Pharma M&A action so far this year has been intense--so intense that if it keeps up the pace it could match the uber years of 2008 and 2010, maybe even the record year of 2009.
According to an H1 report from the data gearheads at EvaluatePharma, $87 billion worth of mergers and acquisitions were transacted in the first 6 months, which is more than all of last year. That does not include the $55 billion AbbVie ($ABBV) pledged for Shire ($SHPG), a deal that was announced in July just after the first half closed.
The report says that so far, the stats suggest it will be a year of fewer and bigger deals, although 91 were announced in the first half. It could potentially match 2009, when there were only 170 deals but they added up to $152 billion. That was the year that Pfizer ($PFE) bought Wyeth for about $69 billion and Merck ($MRK) bought Schering-Plough for nearly $42 billion. In 2008, there were 185 deals amounting to $109 billion and in 2010 there were 192 deals, also adding up to $109 billion.
The biggest transaction in the first half was the $25 billion that Actavis ($ACT) put out for Forest Laboratories, followed by the complex asset swap between Novartis ($NVS) and GlaxoSmithKline ($GSK), which EvaluatePharma values at $23 billion. That does not include Novartis' side deal to sell its animal health operations to Eli Lilly ($LLY) for $5.4 billion.
Of course the deal that would have made 2014 the largest year in many didn't happen--or hasn't happened yet. That was Pfizer's effort to buy AstraZeneca ($AZN) for sums that finally reached about $119 billion, a figure that alone is bigger than everything that has gotten done so far this year.
There are rumors (there are always rumors) that Pfizer will renew its effort for AstraZeneca in November when a U.K.-required cooling-off period is over. There is also talk that Pfizer has a backup plan if that AstraZeneca thing doesn't go down. The U.S. drugmaker is anxious to not only get some revenue-growing assets but also nail down a European address and the tax benefits that accrue from that. Pfizer is said to be looking at an offer for Actavis, which got the so-called tax inversion incentives when it bought Ireland-based Warner Chilcott last year and changed its legal domicile to that address. Actavis' market cap is running at $59 billion, so any deal for it could put 2014 into record territory.

========================================

* What this exercise asks
[1] In two sentences, summarize the pharma M&A passage.
[2] In the pharma M&A passage, begin at the words "The report says" and restate the text word for word, stopping after "to $109 billion.".
The rows come from a different source than the pharma M&A passage.

* Excerpted data
========================================

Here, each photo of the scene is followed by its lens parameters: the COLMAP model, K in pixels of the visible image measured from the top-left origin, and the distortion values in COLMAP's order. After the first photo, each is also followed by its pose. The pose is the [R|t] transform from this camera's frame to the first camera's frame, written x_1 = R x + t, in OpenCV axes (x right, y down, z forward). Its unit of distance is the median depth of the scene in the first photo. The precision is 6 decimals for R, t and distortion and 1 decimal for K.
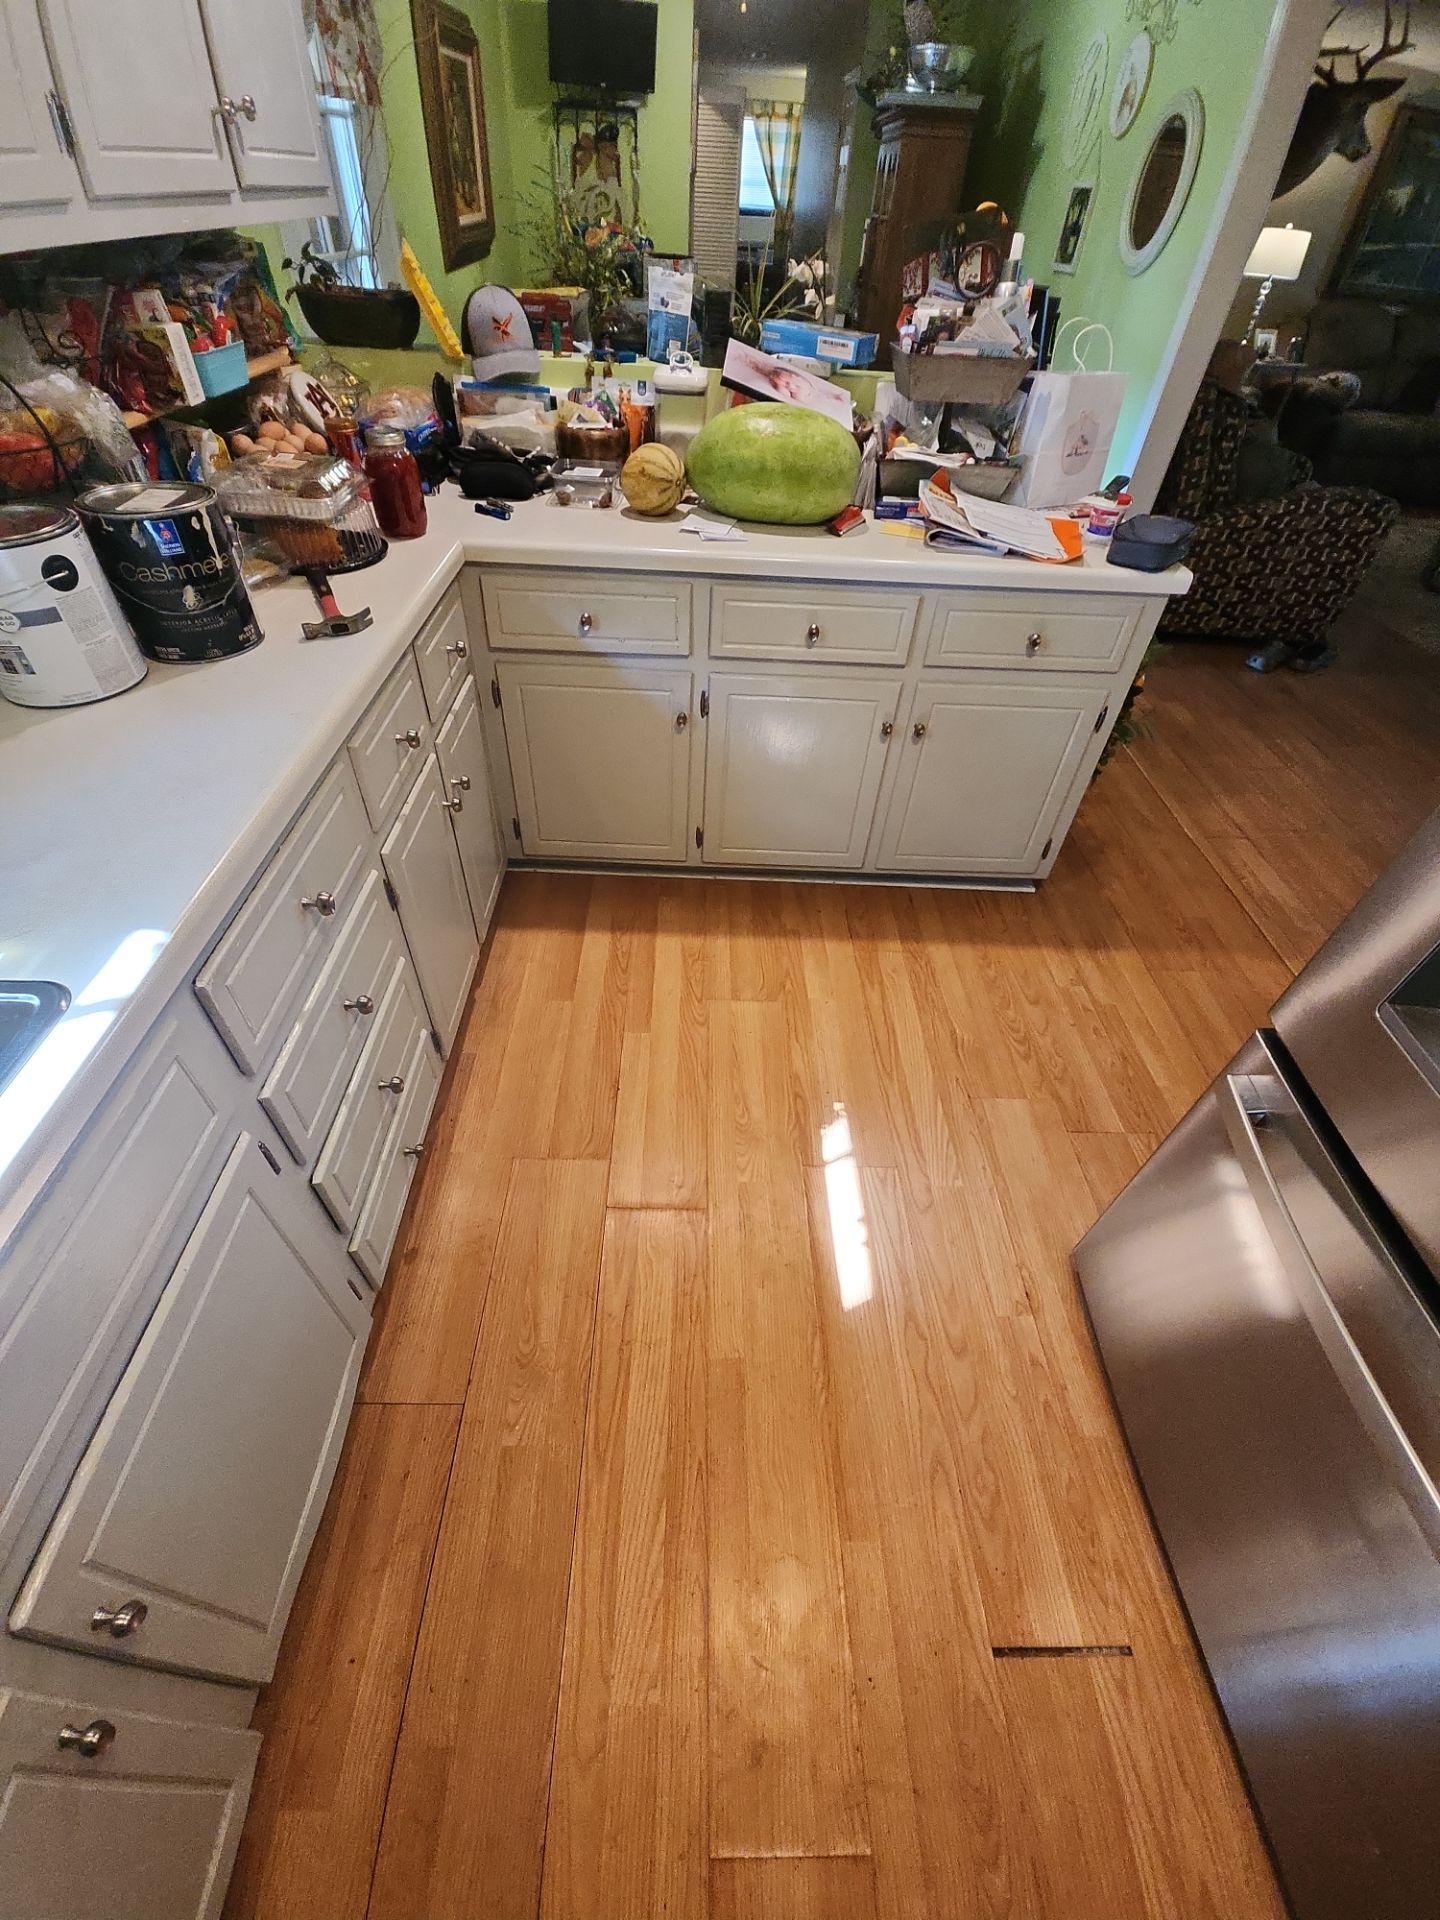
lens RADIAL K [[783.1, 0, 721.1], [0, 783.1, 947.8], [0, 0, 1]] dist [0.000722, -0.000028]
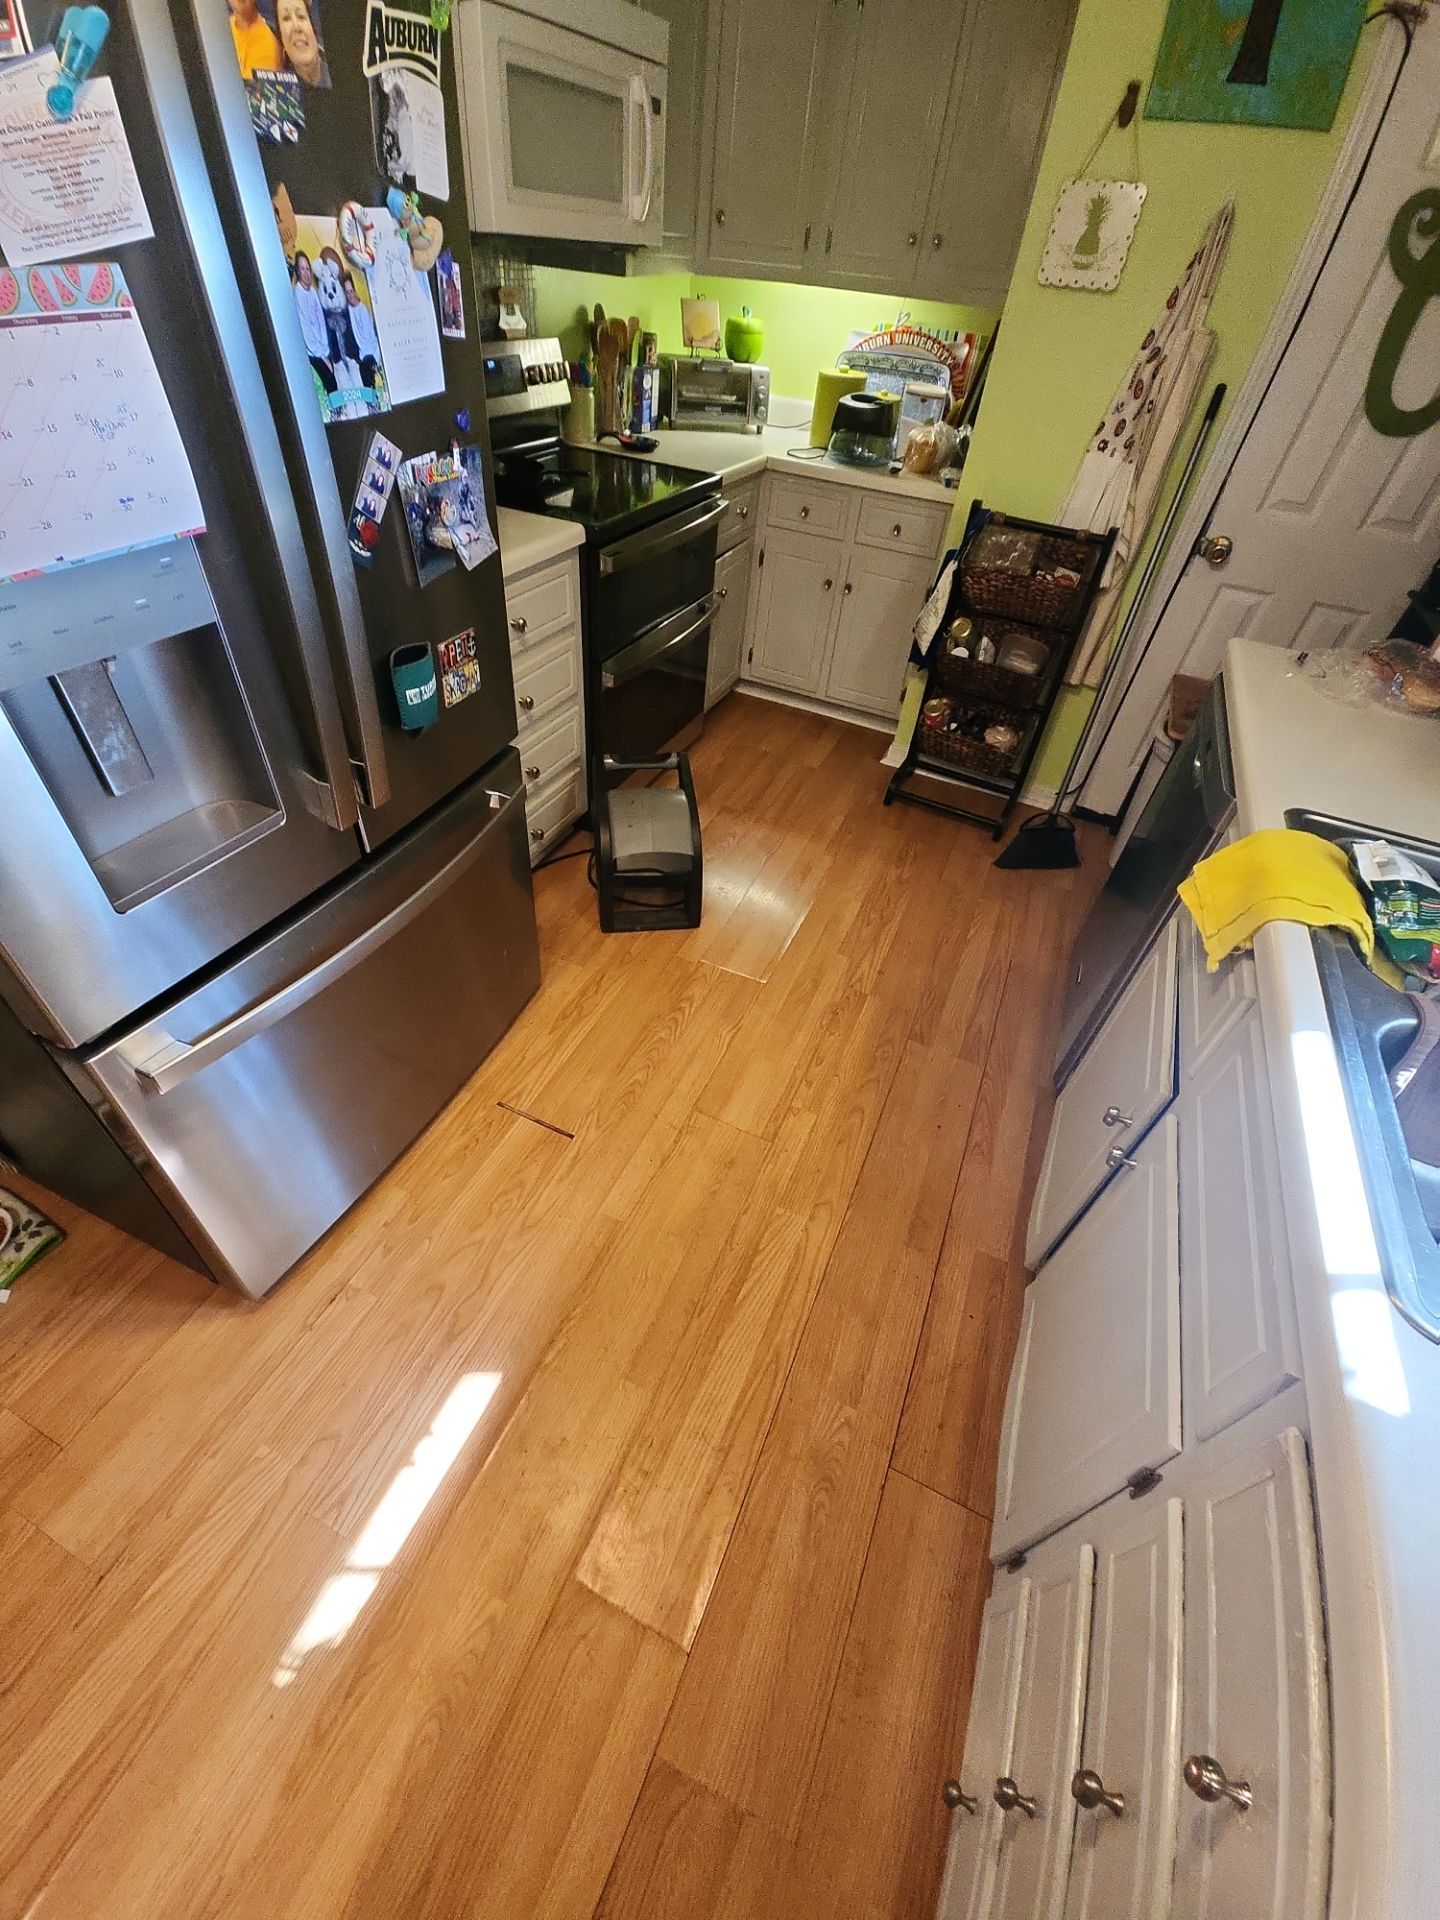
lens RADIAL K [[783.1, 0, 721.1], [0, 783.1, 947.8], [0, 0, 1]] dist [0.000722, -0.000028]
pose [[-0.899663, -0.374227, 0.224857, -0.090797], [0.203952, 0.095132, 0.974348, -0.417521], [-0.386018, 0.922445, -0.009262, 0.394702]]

========================================

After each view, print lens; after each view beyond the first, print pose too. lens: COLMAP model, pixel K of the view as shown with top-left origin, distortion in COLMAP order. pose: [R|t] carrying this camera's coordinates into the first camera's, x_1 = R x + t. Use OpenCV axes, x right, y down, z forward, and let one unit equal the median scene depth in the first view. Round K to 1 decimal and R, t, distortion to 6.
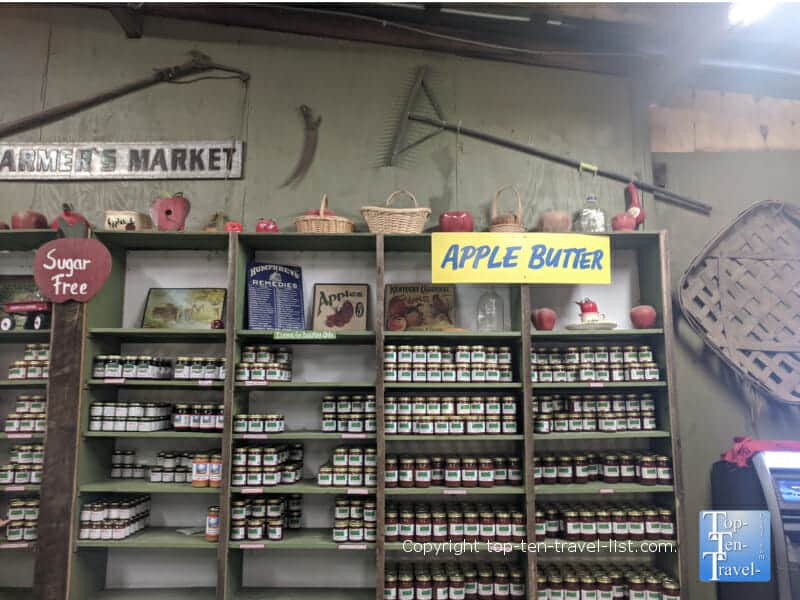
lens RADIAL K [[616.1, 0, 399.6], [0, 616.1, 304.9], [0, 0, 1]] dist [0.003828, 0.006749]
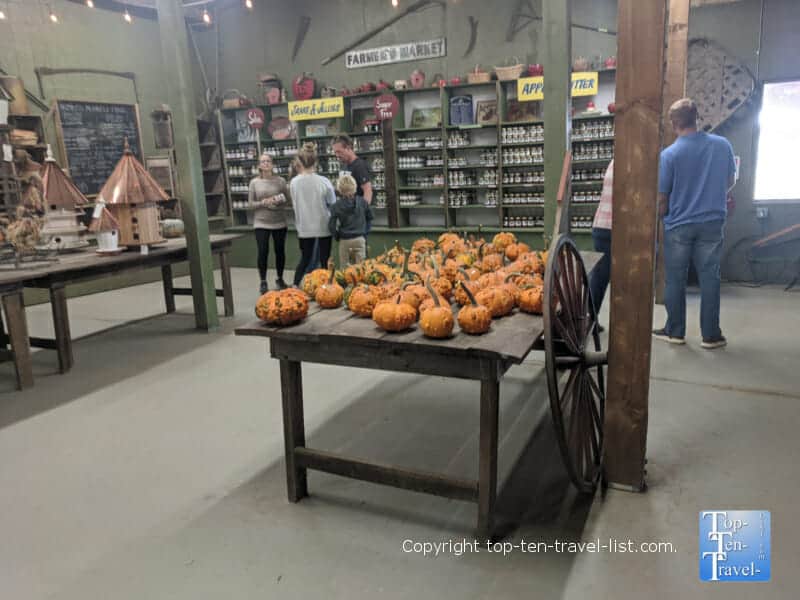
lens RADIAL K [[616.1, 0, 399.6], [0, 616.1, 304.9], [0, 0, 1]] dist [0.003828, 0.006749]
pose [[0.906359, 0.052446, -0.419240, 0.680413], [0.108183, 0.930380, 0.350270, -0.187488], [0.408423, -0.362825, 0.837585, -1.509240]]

========================================

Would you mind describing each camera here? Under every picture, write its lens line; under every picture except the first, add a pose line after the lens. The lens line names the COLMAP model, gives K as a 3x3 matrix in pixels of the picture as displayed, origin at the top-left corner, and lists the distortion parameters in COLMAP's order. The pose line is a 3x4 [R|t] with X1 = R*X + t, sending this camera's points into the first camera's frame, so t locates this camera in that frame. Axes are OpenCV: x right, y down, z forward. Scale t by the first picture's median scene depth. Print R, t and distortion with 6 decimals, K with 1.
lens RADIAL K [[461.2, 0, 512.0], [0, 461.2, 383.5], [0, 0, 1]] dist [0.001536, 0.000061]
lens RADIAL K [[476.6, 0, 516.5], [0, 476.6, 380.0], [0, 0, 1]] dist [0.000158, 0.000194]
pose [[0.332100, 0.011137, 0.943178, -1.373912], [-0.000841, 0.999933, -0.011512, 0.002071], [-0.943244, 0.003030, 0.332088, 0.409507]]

========================================

* Answers for the tasks
[1] EvaluatePharma reports that $87 billion in pharma mergers and acquisitions were transacted in the first six months, more than all of last year, in what looks to be a year of fewer and bigger deals that could match 2008, 2010 or even the record year of 2009. Pfizer's attempt to buy AstraZeneca for about $119 billion has not happened so far, though rumors say Pfizer may renew it in November or make an offer for Actavis instead.

[2]
The report says that so far, the stats suggest it will be a year of fewer and bigger deals, although 91 were announced in the first half. It could potentially match 2009, when there were only 170 deals but they added up to $152 billion. That was the year that Pfizer ($PFE) bought Wyeth for about $69 billion and Merck ($MRK) bought Schering-Plough for nearly $42 billion. In 2008, there were 185 deals amounting to $109 billion and in 2010 there were 192 deals, also adding up to $109 billion.